Lady Macduff: "When our actions do not, / Our fears do make us traitors." (IV, II, 4-5)
Comment: Lady Macduff comments on the fact that although her husband is not a traitor his fears may make him act like a person who is a traitor.

Lady Macduff: "Fathered he is and yet he is fatherless" (IV, II, 31)
Comment: Lady Macduff speaks of her son, he does have a father but his father is not there.

Sirrah: "The liars and swearers are fools ; for there / are liars and swearers enow to beat the honest / Men and hang up them." (IV, II, 62-64)
Comment: Sirrah says that traitors which lie and swear are fools because there are many more of them than there are honest men and they could easily beat the honest men and hang them up.

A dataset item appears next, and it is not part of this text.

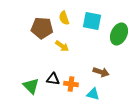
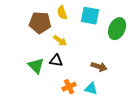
black triangle: (53, 79) -> (56, 61), moved
orange cross: (71, 84) -> (69, 87), moved, turned -32
green triangle: (31, 86) -> (36, 66), moved

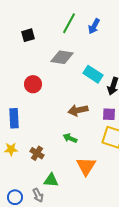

Lady Macduff: "I am in this earthly world, where to do harm / Is often laudable, to do good sometime / Accounted dangerous folly." (IV, II, 83-85)
Comment: Lady Macduff says that in this world it is acceptable to be evil, and if you do good you are considered a traitor.

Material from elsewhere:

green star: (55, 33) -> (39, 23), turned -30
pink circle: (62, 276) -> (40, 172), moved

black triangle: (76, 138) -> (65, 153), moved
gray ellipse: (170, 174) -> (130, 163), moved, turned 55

Malcolm: "But I have none. The king-becoming graces, / As justice, verity, temp'rance, stableness, / Bounty, perseverance, mercy, lowliness, / Devotion, patience, courage, fortitude, / I have no relish of them" (IV, III, 107-111)
Comment: Malcolm says he does not have any of the virtues that a king should have but he is only saying this to test Macduff's loyalty.

Act V

Gentlewoman: "It is an accustomed action with her to / seem thus washing her hands. I have known her / continue in this a quarter of an hour." (V, I, 30-32)
Comment: To the gentlewoman it appears as if Lady Macbeth's continuous action of washing her hands is a custom. Lady Macbeth, on the other hand, is trying to wash Duncan's blood off of her hands.

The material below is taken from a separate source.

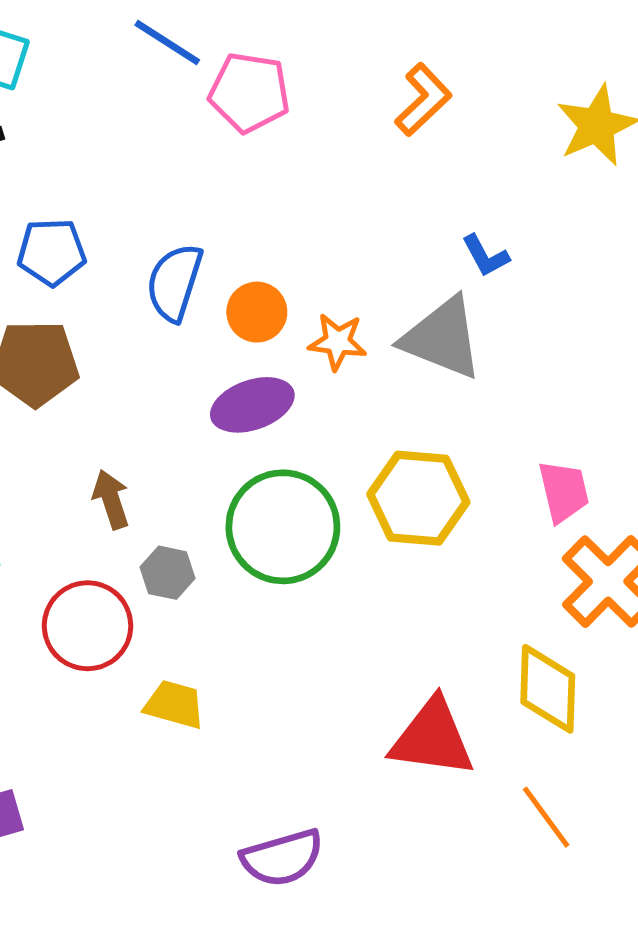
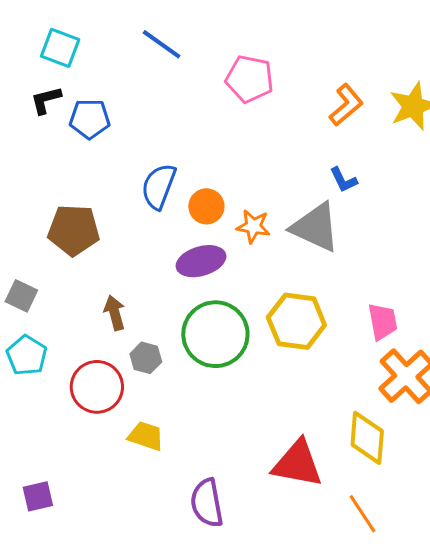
pink pentagon: (249, 92) -> (250, 79), moved
orange L-shape: (423, 100) -> (346, 105), moved
blue pentagon: (52, 252) -> (90, 119), moved
purple semicircle: (282, 858) -> (207, 503), moved, turned 93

Macbeth: "And be these juggling fiends no more believed that palter with us in a double sense, that keep the word of promise in our ear and brake it to our hope." (V, VII, 23-25)
Comment: Macbeth realizes that the witches lead him on to do evil by tempting him with false promises

Malcolm: "Let every soldier hew him down a bough / And hear't before him: thereby shall we shadow / The numbers of our host and make discovery" (V, IV, 6-8)
Comment: Malcolm instructs his army men to cut down some branches for each of them and to cover themselves with them. That way they could hide themselves from the view of Macbeth's troops and thus conceal the size of Malcolm's army, making the appearance of a moving grove marching towards Dunsinane. Remember the witches prophesy, "Fear not till Birnam wood do come to Dunsinane". Well, here is some Birnam "wood" coming to Dunsinane.

Malcolm: "Now, near enough: Your leafy screens throw down / And show like those you are" (V, VI, 1-2)
Comment: Malcolm's army reveals it's self for what it really is, not a moving grove but an invading army. Macbeth did have to fear the grove, but not for the grove it's self but for what the grove hid from Macbeth's view. Malcolm's army.